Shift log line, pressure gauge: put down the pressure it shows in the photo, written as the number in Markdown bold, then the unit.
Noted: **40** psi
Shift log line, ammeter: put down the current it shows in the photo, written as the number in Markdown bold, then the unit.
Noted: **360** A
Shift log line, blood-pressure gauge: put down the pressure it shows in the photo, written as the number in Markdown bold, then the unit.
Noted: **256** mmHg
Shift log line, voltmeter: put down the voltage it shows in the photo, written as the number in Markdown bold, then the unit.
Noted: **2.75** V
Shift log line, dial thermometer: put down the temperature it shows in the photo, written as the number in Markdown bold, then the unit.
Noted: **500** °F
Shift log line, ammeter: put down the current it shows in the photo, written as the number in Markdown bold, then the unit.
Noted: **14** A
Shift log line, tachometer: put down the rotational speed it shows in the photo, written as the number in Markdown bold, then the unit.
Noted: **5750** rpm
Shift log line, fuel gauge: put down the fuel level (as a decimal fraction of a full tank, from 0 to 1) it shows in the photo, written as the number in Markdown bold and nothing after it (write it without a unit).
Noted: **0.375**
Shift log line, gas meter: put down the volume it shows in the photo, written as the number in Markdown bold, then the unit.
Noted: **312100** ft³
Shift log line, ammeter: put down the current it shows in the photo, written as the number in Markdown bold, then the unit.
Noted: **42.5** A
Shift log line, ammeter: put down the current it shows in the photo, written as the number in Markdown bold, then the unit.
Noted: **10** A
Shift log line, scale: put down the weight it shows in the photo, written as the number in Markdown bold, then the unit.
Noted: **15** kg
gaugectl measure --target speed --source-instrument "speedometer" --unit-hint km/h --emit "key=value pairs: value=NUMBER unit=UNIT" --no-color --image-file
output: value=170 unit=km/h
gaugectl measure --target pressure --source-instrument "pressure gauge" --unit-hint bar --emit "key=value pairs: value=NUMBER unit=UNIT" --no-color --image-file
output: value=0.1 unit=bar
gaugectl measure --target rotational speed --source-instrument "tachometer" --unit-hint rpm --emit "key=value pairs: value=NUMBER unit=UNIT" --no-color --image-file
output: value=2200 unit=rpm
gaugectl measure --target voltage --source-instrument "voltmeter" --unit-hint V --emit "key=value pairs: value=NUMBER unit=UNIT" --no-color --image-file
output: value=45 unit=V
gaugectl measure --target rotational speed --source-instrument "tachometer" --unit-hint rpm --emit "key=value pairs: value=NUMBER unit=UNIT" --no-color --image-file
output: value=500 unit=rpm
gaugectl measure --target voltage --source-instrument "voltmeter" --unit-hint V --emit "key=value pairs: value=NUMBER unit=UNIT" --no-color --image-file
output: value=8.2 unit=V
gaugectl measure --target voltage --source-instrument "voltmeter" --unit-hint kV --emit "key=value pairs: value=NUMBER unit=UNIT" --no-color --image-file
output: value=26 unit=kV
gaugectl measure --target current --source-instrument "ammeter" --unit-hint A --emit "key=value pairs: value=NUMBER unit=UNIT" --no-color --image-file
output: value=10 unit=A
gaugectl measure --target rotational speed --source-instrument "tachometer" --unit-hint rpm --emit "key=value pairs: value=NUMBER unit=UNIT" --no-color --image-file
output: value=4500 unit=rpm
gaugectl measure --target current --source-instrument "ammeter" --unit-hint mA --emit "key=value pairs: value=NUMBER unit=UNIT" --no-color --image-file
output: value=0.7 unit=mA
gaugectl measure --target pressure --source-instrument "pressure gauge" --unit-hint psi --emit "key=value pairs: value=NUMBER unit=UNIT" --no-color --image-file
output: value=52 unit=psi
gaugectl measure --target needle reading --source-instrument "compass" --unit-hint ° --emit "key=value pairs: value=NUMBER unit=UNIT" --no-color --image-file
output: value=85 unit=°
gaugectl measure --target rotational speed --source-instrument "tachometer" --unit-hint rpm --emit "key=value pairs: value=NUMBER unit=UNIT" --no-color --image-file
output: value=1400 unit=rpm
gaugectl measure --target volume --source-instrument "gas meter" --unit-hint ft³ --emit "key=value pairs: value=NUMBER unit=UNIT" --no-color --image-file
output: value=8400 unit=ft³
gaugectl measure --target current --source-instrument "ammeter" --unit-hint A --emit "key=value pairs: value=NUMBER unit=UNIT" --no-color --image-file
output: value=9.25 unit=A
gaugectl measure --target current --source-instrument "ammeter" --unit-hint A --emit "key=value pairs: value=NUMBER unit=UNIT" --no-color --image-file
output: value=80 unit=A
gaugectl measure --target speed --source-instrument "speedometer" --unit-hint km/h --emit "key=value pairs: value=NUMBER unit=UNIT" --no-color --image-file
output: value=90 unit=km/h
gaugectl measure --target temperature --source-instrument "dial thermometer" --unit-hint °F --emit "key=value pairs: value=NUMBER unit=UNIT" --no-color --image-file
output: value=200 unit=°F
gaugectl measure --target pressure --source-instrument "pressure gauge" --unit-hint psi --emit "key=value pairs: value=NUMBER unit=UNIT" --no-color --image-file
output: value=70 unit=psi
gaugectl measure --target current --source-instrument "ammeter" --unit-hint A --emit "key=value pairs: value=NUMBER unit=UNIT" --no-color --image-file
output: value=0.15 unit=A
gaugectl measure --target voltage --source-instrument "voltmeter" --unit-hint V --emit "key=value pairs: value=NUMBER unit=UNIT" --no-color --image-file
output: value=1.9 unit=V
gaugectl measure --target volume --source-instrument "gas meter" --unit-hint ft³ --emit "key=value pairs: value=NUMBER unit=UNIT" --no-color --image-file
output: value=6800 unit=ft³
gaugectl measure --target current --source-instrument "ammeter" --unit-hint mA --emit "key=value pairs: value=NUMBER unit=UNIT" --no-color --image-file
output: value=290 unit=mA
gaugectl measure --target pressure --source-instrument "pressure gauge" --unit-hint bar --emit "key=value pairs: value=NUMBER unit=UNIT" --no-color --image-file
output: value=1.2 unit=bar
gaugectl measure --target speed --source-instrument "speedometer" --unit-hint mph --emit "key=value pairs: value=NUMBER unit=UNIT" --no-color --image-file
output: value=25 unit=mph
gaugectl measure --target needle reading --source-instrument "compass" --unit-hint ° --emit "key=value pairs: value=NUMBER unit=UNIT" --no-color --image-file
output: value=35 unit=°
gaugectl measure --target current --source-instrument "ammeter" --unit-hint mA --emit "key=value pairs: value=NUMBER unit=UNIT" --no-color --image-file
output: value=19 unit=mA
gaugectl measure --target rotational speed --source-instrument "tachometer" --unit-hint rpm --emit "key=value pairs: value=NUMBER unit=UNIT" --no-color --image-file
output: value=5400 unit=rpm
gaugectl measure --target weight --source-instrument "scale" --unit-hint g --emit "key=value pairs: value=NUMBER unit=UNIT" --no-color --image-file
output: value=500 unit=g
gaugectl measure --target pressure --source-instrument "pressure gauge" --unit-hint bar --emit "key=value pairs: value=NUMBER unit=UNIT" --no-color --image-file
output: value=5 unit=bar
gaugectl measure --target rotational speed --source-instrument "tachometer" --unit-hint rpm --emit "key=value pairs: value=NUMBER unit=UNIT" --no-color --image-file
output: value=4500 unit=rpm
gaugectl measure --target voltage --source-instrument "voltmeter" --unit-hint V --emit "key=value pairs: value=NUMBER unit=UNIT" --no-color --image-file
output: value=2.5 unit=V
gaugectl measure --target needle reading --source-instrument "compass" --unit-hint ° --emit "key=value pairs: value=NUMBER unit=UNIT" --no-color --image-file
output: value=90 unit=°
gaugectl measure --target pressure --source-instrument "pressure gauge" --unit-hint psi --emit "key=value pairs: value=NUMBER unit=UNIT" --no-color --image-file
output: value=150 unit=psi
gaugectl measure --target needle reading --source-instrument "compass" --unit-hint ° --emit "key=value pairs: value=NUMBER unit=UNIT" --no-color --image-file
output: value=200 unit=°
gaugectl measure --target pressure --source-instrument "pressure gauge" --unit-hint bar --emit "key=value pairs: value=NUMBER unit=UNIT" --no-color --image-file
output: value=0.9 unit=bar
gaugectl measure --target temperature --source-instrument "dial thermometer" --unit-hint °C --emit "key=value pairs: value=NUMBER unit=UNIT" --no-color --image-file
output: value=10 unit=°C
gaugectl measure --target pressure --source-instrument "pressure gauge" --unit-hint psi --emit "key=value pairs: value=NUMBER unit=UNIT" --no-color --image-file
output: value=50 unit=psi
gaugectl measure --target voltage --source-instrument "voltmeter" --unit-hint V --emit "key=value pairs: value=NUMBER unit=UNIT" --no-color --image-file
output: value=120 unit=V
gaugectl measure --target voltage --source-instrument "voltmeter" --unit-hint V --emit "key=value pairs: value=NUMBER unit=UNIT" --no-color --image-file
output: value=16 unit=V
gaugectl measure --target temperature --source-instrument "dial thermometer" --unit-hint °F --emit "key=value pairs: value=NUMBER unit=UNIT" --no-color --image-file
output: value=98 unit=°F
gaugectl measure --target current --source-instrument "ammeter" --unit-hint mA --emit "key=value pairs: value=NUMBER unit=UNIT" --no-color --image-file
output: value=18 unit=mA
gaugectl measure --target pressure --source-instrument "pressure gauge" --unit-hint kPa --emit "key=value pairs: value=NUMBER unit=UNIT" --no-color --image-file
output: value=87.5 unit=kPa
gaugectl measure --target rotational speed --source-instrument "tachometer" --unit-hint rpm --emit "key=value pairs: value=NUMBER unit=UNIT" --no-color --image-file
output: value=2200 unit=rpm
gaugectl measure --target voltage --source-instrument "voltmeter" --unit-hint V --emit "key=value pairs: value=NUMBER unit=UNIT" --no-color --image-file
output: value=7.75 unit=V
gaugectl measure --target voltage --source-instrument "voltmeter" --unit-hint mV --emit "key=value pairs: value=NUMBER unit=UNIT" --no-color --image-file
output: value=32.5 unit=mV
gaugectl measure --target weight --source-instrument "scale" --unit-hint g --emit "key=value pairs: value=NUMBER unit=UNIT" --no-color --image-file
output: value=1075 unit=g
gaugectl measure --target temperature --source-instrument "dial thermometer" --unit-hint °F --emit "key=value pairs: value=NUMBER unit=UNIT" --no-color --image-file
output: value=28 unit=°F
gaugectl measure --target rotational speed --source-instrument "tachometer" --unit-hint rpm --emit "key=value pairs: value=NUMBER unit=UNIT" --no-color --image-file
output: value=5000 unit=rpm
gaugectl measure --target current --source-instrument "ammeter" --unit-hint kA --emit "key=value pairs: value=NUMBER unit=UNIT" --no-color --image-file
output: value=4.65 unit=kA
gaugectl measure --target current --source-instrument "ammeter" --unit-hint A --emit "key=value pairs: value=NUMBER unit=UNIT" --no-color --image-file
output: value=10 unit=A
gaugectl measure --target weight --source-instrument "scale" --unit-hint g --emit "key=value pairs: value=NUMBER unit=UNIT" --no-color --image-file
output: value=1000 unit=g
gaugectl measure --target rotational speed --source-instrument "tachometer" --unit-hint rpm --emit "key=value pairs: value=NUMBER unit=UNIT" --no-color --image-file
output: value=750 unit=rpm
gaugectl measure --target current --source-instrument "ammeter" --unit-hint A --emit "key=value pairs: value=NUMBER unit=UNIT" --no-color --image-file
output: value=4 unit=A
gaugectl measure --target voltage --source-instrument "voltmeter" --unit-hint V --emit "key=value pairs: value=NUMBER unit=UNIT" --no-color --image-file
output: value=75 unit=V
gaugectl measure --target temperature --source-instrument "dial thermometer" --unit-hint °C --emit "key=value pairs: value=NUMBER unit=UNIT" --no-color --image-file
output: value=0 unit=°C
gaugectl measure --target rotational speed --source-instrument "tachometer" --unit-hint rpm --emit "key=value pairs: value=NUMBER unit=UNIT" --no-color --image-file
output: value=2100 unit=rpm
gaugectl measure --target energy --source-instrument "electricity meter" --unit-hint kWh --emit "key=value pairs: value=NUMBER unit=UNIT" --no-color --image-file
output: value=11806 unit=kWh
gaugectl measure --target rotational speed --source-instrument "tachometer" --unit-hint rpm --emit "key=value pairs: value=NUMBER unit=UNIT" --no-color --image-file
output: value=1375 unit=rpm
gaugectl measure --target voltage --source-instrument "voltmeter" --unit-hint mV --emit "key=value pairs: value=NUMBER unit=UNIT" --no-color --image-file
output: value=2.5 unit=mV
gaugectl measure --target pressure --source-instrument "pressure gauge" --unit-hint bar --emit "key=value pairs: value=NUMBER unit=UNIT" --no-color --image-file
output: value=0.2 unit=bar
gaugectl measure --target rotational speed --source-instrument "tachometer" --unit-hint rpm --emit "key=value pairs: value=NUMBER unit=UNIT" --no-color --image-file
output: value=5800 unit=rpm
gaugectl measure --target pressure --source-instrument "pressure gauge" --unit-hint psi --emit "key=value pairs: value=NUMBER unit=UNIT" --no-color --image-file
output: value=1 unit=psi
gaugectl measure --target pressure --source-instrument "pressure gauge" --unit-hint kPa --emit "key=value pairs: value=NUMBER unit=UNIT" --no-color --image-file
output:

→ **Exercise**: Print the data unchanged, from its first line up to and including the line that contains "Noted: **2.75** V".

→ **Your solution**:
Shift log line, pressure gauge: put down the pressure it shows in the photo, written as the number in Markdown bold, then the unit.
Noted: **40** psi
Shift log line, ammeter: put down the current it shows in the photo, written as the number in Markdown bold, then the unit.
Noted: **360** A
Shift log line, blood-pressure gauge: put down the pressure it shows in the photo, written as the number in Markdown bold, then the unit.
Noted: **256** mmHg
Shift log line, voltmeter: put down the voltage it shows in the photo, written as the number in Markdown bold, then the unit.
Noted: **2.75** V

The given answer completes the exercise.